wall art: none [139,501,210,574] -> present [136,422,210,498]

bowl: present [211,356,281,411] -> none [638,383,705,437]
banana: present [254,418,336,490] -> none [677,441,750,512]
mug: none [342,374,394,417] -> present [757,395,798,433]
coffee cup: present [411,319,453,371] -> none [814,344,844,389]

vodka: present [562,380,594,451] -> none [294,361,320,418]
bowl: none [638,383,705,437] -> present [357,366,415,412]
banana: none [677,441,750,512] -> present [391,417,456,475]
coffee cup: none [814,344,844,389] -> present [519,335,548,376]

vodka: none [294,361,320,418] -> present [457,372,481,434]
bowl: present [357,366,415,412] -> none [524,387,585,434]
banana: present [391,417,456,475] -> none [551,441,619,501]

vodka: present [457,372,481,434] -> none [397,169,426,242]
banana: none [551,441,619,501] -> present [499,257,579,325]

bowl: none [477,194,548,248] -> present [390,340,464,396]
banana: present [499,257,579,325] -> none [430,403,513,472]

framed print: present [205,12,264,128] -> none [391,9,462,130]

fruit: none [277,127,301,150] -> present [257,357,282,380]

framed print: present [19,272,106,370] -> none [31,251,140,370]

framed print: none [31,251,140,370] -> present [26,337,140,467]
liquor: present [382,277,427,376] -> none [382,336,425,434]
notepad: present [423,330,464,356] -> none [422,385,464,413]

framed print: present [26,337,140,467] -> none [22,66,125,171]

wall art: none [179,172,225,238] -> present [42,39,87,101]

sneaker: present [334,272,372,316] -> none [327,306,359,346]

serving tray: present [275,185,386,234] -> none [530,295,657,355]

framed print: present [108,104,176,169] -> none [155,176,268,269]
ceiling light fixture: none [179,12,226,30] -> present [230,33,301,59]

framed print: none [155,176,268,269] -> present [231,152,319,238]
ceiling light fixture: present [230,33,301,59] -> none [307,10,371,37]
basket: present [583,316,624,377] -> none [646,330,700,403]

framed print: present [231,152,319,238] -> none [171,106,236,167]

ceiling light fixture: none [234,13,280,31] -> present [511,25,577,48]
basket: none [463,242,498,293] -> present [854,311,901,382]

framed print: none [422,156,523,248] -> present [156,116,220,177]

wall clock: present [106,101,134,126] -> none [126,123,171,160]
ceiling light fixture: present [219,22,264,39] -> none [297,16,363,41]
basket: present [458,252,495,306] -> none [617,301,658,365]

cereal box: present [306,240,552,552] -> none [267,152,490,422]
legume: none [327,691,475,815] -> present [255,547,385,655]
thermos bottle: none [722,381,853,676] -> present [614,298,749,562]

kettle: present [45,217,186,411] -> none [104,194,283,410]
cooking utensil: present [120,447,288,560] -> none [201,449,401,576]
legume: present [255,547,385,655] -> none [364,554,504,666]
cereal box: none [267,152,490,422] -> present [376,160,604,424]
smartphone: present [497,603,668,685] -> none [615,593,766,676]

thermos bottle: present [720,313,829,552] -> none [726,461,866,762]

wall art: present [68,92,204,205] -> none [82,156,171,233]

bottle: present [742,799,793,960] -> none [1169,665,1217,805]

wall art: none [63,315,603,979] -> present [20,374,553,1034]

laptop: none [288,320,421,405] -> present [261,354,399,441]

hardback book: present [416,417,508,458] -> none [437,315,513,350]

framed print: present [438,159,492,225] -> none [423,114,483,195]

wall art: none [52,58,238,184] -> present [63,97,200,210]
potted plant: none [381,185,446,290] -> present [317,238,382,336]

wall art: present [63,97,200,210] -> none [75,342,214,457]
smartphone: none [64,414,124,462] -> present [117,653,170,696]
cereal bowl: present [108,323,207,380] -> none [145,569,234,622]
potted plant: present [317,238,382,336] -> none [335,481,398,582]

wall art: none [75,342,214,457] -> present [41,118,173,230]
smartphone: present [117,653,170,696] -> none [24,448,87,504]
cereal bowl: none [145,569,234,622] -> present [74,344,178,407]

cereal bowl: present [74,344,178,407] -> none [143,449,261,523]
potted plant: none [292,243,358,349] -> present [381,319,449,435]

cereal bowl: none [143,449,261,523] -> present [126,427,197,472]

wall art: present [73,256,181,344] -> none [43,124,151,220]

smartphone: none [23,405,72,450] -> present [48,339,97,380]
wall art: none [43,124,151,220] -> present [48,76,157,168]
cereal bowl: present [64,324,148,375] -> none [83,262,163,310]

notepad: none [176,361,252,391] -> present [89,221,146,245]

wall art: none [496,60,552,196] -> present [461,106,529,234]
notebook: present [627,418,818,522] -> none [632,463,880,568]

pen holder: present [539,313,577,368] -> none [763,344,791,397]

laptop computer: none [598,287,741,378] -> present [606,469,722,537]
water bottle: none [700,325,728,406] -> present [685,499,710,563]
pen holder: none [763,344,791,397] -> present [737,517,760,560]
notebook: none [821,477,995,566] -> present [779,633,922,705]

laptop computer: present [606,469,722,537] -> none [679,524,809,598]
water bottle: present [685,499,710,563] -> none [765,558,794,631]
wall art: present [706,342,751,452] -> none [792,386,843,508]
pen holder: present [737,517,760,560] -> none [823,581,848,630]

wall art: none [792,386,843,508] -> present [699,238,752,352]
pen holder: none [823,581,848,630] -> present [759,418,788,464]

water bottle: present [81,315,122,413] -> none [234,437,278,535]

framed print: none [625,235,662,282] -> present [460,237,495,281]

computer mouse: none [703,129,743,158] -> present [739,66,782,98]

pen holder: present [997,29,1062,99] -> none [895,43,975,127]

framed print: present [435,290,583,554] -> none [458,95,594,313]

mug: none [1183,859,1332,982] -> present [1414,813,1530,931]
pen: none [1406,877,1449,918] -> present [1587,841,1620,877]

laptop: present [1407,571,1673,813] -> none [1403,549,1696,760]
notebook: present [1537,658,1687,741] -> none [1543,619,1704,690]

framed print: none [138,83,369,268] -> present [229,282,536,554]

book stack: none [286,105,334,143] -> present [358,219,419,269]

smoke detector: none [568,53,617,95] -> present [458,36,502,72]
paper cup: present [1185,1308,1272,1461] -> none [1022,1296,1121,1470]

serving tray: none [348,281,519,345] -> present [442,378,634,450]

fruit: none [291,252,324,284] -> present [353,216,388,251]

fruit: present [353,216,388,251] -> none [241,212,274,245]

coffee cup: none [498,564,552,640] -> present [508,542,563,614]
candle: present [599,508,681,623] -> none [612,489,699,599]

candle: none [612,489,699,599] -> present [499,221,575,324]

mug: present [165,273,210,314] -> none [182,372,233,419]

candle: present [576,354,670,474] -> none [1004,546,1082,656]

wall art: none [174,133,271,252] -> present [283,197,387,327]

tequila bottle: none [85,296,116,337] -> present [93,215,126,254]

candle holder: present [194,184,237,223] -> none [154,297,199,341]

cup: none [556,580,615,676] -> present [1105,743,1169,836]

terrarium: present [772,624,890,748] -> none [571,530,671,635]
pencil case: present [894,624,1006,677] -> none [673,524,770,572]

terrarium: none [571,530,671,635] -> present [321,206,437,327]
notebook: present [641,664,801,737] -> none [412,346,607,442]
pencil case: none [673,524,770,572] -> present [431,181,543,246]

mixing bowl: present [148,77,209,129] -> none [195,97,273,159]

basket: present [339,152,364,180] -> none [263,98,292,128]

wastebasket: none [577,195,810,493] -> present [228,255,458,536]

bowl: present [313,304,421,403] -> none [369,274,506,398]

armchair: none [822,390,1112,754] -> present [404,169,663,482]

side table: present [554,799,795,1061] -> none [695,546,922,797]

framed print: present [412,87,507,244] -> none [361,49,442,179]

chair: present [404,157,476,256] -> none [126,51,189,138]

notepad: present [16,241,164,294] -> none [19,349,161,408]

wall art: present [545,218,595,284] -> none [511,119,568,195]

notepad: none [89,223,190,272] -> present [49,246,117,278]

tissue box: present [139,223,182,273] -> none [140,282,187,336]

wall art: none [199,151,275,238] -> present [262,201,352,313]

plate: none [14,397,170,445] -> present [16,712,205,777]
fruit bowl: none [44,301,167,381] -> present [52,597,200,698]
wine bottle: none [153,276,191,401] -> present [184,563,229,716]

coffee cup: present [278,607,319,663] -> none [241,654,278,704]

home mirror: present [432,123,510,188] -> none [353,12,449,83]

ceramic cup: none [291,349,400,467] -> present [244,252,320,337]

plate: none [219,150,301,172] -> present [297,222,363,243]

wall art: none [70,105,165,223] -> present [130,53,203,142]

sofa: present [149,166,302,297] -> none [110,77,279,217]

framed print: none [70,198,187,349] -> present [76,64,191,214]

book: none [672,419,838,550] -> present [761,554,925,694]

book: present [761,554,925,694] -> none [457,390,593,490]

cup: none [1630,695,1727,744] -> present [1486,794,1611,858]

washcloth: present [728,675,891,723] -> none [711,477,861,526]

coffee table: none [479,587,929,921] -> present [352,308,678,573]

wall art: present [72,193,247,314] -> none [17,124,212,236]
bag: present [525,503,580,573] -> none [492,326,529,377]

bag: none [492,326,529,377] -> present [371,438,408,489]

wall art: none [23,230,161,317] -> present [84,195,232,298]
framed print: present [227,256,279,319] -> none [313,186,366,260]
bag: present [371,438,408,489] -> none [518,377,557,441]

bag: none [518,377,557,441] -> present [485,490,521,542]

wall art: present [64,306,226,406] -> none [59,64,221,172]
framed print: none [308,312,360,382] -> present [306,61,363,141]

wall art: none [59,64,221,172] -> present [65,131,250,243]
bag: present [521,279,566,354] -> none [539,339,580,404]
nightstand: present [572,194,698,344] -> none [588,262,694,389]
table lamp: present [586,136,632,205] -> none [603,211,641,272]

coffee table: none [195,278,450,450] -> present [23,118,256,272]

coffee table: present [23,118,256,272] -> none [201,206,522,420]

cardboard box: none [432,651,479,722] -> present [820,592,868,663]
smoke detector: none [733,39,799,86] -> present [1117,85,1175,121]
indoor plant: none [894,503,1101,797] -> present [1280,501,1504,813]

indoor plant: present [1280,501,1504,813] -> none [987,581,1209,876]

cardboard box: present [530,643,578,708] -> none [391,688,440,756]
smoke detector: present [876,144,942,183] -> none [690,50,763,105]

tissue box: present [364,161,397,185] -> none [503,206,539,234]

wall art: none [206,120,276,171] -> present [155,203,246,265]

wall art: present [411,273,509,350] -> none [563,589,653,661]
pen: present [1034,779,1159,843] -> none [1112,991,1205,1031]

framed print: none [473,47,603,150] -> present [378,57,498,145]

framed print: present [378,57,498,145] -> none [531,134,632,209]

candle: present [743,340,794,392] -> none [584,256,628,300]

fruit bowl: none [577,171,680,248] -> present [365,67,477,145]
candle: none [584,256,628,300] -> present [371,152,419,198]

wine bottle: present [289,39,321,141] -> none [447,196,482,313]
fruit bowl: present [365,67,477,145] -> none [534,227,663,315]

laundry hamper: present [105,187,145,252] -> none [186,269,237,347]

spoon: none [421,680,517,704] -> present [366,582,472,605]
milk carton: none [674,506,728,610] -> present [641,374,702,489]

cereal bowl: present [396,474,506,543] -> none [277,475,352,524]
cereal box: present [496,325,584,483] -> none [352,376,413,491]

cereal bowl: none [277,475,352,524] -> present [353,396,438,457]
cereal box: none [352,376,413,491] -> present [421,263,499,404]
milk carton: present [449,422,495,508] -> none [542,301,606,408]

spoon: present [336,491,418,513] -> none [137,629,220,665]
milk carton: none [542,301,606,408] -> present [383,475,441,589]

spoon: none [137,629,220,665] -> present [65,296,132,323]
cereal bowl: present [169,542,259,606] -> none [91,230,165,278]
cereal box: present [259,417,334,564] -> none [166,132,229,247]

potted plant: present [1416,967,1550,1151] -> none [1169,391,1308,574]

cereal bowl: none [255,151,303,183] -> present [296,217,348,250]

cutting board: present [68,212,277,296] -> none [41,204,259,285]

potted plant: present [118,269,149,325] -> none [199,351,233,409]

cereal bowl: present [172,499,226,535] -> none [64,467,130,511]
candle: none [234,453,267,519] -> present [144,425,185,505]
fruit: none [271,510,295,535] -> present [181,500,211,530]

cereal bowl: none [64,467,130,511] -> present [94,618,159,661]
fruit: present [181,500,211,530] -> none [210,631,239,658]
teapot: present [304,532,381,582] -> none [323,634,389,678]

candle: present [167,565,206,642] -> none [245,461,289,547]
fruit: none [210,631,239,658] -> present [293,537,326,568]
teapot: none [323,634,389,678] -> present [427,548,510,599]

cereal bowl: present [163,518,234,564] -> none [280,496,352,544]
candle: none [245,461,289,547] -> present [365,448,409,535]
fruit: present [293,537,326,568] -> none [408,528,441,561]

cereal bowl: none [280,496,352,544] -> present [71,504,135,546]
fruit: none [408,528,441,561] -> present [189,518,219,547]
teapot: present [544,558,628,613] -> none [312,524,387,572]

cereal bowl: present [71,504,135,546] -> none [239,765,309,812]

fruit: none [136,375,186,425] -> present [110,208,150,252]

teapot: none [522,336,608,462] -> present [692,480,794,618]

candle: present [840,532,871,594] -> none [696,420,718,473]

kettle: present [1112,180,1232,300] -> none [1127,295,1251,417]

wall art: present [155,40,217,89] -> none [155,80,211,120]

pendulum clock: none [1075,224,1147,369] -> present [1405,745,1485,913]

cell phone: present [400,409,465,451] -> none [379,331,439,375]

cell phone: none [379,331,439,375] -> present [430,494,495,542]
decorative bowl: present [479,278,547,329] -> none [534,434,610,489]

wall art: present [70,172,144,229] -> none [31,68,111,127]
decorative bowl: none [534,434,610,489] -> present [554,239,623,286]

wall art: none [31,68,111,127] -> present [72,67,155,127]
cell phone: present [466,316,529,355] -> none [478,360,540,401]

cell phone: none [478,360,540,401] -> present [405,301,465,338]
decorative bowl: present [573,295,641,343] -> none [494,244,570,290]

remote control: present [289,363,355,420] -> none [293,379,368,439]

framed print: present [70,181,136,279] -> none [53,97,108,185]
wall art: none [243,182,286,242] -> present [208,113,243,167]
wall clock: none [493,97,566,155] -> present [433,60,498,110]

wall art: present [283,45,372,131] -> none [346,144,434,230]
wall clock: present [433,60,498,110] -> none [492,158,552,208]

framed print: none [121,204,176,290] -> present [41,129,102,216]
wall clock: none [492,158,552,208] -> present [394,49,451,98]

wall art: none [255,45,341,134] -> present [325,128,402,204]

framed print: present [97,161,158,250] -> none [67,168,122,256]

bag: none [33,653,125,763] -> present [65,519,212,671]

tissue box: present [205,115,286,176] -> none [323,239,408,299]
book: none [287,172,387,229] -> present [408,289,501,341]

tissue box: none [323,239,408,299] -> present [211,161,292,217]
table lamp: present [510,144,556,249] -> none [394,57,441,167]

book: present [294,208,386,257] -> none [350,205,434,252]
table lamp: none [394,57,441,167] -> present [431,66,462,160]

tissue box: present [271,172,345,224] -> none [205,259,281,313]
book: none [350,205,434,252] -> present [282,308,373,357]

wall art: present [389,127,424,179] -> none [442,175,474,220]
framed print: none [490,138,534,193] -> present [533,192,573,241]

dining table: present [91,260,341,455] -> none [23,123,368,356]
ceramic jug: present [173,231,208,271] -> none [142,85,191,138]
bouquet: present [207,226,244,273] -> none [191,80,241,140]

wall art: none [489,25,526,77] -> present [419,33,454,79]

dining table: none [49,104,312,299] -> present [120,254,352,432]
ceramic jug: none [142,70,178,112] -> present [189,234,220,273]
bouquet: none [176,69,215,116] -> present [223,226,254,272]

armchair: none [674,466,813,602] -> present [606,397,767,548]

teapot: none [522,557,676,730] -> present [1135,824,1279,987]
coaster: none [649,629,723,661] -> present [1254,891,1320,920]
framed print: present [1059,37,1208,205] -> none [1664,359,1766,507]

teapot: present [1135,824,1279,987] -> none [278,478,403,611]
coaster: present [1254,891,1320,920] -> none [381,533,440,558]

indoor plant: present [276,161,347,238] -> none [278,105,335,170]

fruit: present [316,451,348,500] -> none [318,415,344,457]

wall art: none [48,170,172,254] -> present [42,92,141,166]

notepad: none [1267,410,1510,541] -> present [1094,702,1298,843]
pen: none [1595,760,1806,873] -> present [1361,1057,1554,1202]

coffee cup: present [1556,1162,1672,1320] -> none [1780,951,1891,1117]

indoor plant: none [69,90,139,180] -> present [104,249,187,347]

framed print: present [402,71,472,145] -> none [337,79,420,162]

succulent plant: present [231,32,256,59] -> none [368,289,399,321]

- PROMPT -
Once the line with "cardboard box: none" is found in the records above, print exactly that line and every line after it through the line with "cereal box: present [496,325,584,483]".

- WRITTEN SOLUTION -
cardboard box: none [432,651,479,722] -> present [820,592,868,663]
smoke detector: none [733,39,799,86] -> present [1117,85,1175,121]
indoor plant: none [894,503,1101,797] -> present [1280,501,1504,813]

indoor plant: present [1280,501,1504,813] -> none [987,581,1209,876]

cardboard box: present [530,643,578,708] -> none [391,688,440,756]
smoke detector: present [876,144,942,183] -> none [690,50,763,105]

tissue box: present [364,161,397,185] -> none [503,206,539,234]

wall art: none [206,120,276,171] -> present [155,203,246,265]

wall art: present [411,273,509,350] -> none [563,589,653,661]
pen: present [1034,779,1159,843] -> none [1112,991,1205,1031]

framed print: none [473,47,603,150] -> present [378,57,498,145]

framed print: present [378,57,498,145] -> none [531,134,632,209]

candle: present [743,340,794,392] -> none [584,256,628,300]

fruit bowl: none [577,171,680,248] -> present [365,67,477,145]
candle: none [584,256,628,300] -> present [371,152,419,198]

wine bottle: present [289,39,321,141] -> none [447,196,482,313]
fruit bowl: present [365,67,477,145] -> none [534,227,663,315]

laundry hamper: present [105,187,145,252] -> none [186,269,237,347]

spoon: none [421,680,517,704] -> present [366,582,472,605]
milk carton: none [674,506,728,610] -> present [641,374,702,489]

cereal bowl: present [396,474,506,543] -> none [277,475,352,524]
cereal box: present [496,325,584,483] -> none [352,376,413,491]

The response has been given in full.